■ TEXT SECTION ■
GABRIELA COLÍN ORTEGA (Mexico), speaking on behalf of the Group of Friends of the World Conference on Indigenous Peoples, encouraged the Inter-Agency Support Group, Member States and indigenous peoples to continue consultations on the further elaboration of a system-wide action plan to ensure a coherent approach to achieving the ends of the Declaration on the Rights of Indigenous Peoples. She commended the fact that the outcome of the World Conference had invited the Human Rights Council to review the Expert Mechanism and welcomed the recent procedural resolution adopted by the Human Rights Council in that regard. She underlined the importance of the inclusion and participation of indigenous peoples throughout deliberations on the review of the Expert Mechanism and welcomed proposals by the Secretary-General.
CHARLES WHITELEY, of the European Union Delegation, reaffirmed the Union’s support to the Declaration and welcomed efforts made for the implementation of the World Conference’s outcome document. He also welcomed progress achieved to review the Expert Mechanisms and, in particular, steps taken by the Human Rights Council in that regard. The European Union would focus on strengthening complementarity between indigenous issue-related mechanisms and other mandates of the Human Rights Council. It was important to apply good practices to ensure their effective participation, at United Nations-level debates and discussions on issues affecting them.

■ TASK DIRECTIONS ■
In the meeting summary, on whose behalf was Gabriela Colín Ortega speaking?

■ STORED DATA ■
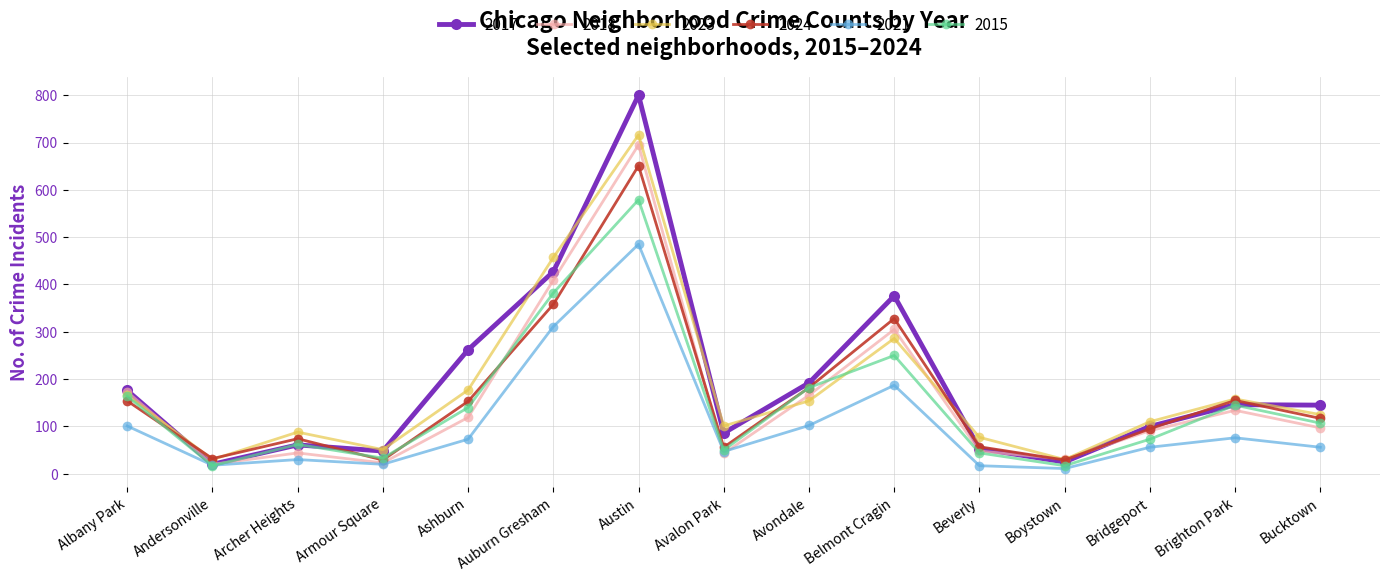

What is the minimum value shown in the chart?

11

■ ANSWER SECTION ■
The Group of Friends of the World Conference on Indigenous Peoples.